Aurel dan Krisdayanti Saling Menghapus Postingan. Tanda Perdamaian?

Krisdayanti

Sosial Media sudah menjadi bagian dari manusia urban. Awal kemunculan sosial media dimaksudkan untuk meperbanyak teman dan menghubungkan lebih banyak manusia dalam satu media. Tetapi, kondisi saat ini sangat berbanding terbalik dengan tujuan awal media sosial tersebut. Hal ini terjadi pada banyak public figure di Indonesia yang mengumbar ranah pribadi ke dalam media sosial.

Ditengah-tengah keceriaan pesta 17 tahun Titania Aurelie Nurhermansyah di sebuah kelab mewah di kawasan Kemang ternyata menyimpan kesedihan mendalam bagi remaja putrid cantik hasil pernikahan Anang Hermansyah dan Krisdayanti ini. Bercerai di tahun 2009 dengan serangkaian drama, kini kedua anak mereka berada pada asuhan Ashyanti dan Anang.

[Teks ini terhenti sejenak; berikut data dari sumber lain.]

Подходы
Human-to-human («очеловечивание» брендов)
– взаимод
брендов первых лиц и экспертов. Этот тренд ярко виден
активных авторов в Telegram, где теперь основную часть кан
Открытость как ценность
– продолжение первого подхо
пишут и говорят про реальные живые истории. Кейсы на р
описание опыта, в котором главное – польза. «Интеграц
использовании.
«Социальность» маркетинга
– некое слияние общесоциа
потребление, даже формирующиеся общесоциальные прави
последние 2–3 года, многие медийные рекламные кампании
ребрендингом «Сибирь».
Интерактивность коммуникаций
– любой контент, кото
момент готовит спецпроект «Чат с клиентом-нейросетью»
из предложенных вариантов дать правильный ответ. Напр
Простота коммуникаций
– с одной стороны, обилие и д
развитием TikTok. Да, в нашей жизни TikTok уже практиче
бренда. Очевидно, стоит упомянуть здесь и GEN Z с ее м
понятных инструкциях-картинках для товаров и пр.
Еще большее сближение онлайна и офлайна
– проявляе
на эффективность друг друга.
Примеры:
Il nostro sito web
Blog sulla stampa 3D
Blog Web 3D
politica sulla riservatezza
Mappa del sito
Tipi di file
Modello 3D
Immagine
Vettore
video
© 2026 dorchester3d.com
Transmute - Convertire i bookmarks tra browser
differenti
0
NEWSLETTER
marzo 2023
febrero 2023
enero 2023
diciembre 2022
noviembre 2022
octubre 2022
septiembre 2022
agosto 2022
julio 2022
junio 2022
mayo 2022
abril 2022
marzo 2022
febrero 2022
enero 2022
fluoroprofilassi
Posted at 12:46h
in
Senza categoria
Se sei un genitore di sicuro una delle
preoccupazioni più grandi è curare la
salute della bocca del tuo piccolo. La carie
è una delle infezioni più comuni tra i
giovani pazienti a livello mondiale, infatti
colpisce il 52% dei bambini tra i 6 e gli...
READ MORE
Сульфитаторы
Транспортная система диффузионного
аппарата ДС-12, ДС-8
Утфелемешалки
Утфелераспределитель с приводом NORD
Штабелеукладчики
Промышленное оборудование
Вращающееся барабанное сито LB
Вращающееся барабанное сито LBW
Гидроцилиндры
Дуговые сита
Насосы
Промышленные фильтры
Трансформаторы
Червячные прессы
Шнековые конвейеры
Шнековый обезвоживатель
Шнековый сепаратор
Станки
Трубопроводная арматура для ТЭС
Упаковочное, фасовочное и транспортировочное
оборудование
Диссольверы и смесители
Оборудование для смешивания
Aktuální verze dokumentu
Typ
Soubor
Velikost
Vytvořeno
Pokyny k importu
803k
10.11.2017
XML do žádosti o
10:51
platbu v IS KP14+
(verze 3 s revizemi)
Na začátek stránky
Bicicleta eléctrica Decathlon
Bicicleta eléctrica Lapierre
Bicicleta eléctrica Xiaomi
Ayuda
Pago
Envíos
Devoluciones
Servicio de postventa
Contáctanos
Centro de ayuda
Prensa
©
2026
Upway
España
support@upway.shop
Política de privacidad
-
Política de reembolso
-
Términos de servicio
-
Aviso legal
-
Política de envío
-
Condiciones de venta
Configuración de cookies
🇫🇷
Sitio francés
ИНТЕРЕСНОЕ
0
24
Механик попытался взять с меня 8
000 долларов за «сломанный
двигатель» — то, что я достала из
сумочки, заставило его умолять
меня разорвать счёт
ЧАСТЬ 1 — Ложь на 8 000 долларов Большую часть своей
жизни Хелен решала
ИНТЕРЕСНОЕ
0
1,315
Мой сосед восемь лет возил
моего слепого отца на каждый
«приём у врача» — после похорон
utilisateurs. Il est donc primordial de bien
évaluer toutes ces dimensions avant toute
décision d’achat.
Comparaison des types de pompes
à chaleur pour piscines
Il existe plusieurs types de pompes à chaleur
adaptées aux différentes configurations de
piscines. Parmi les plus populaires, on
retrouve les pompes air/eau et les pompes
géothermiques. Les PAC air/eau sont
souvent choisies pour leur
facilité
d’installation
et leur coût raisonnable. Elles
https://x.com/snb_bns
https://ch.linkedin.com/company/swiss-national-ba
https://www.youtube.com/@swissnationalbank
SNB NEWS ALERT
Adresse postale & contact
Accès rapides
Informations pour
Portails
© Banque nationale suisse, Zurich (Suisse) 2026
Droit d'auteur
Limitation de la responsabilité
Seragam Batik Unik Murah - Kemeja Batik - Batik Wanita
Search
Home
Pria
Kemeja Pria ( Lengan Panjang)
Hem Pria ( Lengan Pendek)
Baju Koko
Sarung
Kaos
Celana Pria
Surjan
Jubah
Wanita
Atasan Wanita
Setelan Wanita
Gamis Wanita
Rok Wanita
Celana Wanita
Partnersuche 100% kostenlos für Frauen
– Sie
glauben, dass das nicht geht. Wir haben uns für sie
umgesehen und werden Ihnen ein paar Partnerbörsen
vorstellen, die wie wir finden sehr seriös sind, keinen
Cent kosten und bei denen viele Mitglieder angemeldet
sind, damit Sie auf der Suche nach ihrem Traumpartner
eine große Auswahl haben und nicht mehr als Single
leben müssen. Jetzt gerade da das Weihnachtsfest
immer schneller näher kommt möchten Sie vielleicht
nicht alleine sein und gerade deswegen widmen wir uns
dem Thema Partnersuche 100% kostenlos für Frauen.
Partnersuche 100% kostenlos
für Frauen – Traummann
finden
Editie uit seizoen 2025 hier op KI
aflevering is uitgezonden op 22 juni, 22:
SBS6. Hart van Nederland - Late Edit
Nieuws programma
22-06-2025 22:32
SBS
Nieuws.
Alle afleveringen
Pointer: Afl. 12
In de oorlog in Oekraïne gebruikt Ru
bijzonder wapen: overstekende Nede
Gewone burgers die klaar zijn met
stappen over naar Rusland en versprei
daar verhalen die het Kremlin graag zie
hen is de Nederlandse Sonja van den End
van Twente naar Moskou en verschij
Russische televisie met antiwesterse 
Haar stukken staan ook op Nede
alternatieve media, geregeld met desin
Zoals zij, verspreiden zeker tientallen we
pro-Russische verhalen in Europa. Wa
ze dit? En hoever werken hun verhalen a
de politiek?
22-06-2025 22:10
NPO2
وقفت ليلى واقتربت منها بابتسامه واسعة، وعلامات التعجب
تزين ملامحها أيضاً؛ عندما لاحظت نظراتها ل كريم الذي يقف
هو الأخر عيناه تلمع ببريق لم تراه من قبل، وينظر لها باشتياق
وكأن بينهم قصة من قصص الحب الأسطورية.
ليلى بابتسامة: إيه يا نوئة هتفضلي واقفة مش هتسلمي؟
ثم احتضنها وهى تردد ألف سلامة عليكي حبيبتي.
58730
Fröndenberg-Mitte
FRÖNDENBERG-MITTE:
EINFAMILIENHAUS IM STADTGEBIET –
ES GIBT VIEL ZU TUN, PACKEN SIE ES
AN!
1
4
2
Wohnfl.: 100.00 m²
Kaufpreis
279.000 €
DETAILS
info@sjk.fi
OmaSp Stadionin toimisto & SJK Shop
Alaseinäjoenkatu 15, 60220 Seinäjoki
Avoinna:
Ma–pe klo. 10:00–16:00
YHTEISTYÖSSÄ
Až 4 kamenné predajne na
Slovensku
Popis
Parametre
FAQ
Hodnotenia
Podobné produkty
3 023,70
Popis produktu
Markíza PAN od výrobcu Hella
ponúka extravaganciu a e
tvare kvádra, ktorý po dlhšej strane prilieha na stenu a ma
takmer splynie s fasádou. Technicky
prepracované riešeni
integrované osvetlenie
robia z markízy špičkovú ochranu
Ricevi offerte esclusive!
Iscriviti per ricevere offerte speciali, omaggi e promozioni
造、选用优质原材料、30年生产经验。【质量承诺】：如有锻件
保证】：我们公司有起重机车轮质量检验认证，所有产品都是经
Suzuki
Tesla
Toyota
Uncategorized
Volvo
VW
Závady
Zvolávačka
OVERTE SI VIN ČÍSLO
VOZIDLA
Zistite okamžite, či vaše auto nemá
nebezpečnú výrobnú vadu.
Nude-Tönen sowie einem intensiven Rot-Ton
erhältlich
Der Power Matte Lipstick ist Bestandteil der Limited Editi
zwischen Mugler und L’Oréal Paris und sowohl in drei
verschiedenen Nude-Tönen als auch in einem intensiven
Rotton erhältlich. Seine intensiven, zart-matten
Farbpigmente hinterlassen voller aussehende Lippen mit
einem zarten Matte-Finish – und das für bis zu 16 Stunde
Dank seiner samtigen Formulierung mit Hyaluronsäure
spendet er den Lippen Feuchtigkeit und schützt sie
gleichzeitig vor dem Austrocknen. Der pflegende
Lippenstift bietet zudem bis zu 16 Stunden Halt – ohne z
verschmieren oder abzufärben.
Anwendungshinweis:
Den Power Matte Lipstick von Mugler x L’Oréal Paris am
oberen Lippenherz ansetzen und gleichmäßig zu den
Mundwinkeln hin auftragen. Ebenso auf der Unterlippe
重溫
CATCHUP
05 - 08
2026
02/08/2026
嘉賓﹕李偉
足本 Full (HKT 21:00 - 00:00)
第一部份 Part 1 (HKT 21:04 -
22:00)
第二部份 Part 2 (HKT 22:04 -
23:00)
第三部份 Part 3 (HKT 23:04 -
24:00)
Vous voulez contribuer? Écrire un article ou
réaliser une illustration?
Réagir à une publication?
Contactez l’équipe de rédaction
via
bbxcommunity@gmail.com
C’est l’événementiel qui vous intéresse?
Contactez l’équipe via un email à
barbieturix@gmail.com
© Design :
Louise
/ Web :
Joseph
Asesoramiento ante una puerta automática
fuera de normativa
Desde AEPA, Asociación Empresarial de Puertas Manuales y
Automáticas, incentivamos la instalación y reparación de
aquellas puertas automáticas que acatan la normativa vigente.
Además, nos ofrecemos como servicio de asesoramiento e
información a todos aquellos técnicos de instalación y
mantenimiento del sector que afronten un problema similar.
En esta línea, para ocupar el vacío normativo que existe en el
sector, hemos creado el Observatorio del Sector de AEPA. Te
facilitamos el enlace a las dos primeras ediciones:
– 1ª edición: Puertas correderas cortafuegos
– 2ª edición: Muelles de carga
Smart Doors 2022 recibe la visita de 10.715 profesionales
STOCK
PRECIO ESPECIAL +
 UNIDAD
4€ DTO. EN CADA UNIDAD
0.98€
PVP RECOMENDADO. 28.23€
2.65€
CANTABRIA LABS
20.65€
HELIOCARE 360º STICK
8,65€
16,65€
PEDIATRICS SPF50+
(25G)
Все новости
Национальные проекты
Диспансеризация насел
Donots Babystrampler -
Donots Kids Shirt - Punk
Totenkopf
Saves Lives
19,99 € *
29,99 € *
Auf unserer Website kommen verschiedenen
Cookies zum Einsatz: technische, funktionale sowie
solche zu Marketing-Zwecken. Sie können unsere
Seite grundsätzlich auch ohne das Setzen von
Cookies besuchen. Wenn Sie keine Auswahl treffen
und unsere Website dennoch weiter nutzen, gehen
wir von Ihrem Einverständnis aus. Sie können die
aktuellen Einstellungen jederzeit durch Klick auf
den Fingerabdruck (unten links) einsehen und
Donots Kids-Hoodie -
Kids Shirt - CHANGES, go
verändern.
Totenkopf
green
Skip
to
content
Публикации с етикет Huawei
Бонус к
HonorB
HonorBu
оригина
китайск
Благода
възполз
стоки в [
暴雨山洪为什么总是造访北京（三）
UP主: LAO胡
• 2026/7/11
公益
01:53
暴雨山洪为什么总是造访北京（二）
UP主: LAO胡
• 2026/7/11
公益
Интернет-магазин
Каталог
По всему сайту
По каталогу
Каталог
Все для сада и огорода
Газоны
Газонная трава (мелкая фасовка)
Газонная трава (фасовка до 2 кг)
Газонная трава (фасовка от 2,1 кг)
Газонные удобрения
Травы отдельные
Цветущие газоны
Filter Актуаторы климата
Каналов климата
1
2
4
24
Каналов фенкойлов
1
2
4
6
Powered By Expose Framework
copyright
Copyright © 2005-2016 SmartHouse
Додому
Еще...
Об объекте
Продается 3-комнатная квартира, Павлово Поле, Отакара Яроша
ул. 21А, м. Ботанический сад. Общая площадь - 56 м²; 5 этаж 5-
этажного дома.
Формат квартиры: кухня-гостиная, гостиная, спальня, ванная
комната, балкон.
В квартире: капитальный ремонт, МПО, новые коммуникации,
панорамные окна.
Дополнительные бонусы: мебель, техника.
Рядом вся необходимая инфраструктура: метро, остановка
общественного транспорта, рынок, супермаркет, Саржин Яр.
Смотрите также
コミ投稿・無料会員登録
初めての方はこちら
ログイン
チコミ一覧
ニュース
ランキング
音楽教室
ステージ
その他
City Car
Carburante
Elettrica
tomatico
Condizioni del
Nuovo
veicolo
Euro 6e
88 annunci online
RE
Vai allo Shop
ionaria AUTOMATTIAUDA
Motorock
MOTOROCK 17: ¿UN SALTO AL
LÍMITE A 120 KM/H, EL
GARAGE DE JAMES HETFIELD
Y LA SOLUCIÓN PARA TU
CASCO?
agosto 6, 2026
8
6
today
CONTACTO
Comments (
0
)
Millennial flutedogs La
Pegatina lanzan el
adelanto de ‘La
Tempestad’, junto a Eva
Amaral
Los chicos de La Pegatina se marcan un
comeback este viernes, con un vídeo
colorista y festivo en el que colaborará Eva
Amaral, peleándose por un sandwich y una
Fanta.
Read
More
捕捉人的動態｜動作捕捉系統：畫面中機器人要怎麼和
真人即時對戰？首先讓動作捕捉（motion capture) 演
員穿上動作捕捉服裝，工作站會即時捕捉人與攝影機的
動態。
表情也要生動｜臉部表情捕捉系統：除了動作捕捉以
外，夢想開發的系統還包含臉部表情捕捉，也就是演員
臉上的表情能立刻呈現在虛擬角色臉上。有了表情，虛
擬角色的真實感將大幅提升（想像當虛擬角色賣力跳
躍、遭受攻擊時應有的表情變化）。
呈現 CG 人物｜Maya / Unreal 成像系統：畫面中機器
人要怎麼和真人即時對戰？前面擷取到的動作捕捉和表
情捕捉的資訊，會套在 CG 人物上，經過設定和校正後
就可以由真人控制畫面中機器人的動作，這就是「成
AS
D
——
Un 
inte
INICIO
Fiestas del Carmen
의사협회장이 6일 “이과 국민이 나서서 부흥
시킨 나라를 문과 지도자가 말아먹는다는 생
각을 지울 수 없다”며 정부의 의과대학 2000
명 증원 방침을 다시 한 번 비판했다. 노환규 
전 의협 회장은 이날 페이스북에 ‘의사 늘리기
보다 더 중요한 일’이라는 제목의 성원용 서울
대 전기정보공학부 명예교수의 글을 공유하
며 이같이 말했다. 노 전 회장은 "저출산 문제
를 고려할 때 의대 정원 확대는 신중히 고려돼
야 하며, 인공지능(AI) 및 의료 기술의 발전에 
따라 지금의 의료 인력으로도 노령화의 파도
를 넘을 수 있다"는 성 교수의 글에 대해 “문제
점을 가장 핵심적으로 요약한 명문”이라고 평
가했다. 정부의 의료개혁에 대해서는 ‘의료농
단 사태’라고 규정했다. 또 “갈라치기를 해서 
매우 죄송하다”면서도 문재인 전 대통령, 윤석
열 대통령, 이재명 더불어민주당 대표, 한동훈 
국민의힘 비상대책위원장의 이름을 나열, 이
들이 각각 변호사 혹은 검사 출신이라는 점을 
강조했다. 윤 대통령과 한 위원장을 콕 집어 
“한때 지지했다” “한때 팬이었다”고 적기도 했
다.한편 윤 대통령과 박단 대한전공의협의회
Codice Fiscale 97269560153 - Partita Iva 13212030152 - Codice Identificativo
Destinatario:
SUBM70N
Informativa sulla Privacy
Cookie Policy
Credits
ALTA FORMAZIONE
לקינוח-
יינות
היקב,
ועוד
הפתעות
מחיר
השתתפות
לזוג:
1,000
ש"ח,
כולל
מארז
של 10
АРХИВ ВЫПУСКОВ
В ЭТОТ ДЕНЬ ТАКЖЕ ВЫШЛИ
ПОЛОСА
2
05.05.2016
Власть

Perseteruan Krisdayanti (KD) dengan anak-anaknya sendiri di mulai dengan sindir menyindir dan berkomentar di sosial media sangat mencuri perhatian khalayak di dunia maya. Hal tersebut bermula ketika Aurel merasa sangat dikecewakan oleh sikap sang ibu yang tidak hadir saat ulangtahunnya yang ke 17. Melalui akun Instagramnya, Aurel mencurahkan semua perasaannya, termasuk kekecewaan yang mendalam yang dimulai ketika perceraian kedua orangtuanya dimulai. Dalam curhatannya, sudah 5 bulan lamanya dia tidak berjumpa dengan KD yang dilarang suami barunya,Raul Lemos, untuk bertemu dengan anak-anak kandungnya.
Berbagai tanggapan pun bermunculan, mulai dari yang pro dan kontra bahkan banyak hujatan untuk kedua belah pihak yang semakin memperburuk keaadan.

Tanggapan positif datang dari Psikolog berpengalaman Roesmini Agoes Salim. Seperti dikutip pada Kompas.com, Rose bertutur bahwa curahan hati semestinya dicurahkan pasa tempatnya, bukan si sosial media yang bisa melibatkan banyak orang yang tidak berkepentingan. Rose juga menambahkan bahwa keduanya harus berhenti untuk membuat postingan dan berkomentar diberbagai media. Lebih baik lagi kalau kedua pihak saling menghapus postingan yang sudah terlanjur di publikasikan karena bisa menimbulkan pemahaman yang berbeda-beda.

Rose juga menyarankan agar Aurel dan KD mencari waktu yang tepat untuk bertemu muka untuk saling membicarakan hal-hal yang mengganjal diantara mereka, bukan di ranah publik. Dengan begitu, masing-masing akan mengetahui harapan dan permintaan yang bisa memuaskan keinginan keduanya. Beliau juga menyarankan agar setiap orang bisa mengontrol emosi ketika posting di media sosial.

Di lain kesempatan, Anang dan Ashyanti enggan berkomentar tentang hal ini. Publik menilai sikap keduanya sangatlah tepat sehingga suasana tidak semakin keruh.

Rupanya saran dari Psikolog terkenal tersebut didengarkan oleh Aurel dan KD dengan pernyataan dari Aurel yang sudah menghapus postingan bahkan dia pun mengunggah foto-foto masa kecil mereka bersama ayah dan ibu kandungnya. Hal senada dilakukan KD dengan sedikit berkomentar bahwa pada dasarnya KD mencintai kedua anak kandungnya tersebut apapun keadaannya.
Mudah-mudahan ini adalah isyarat perdamaian dari keduanya. Semoga.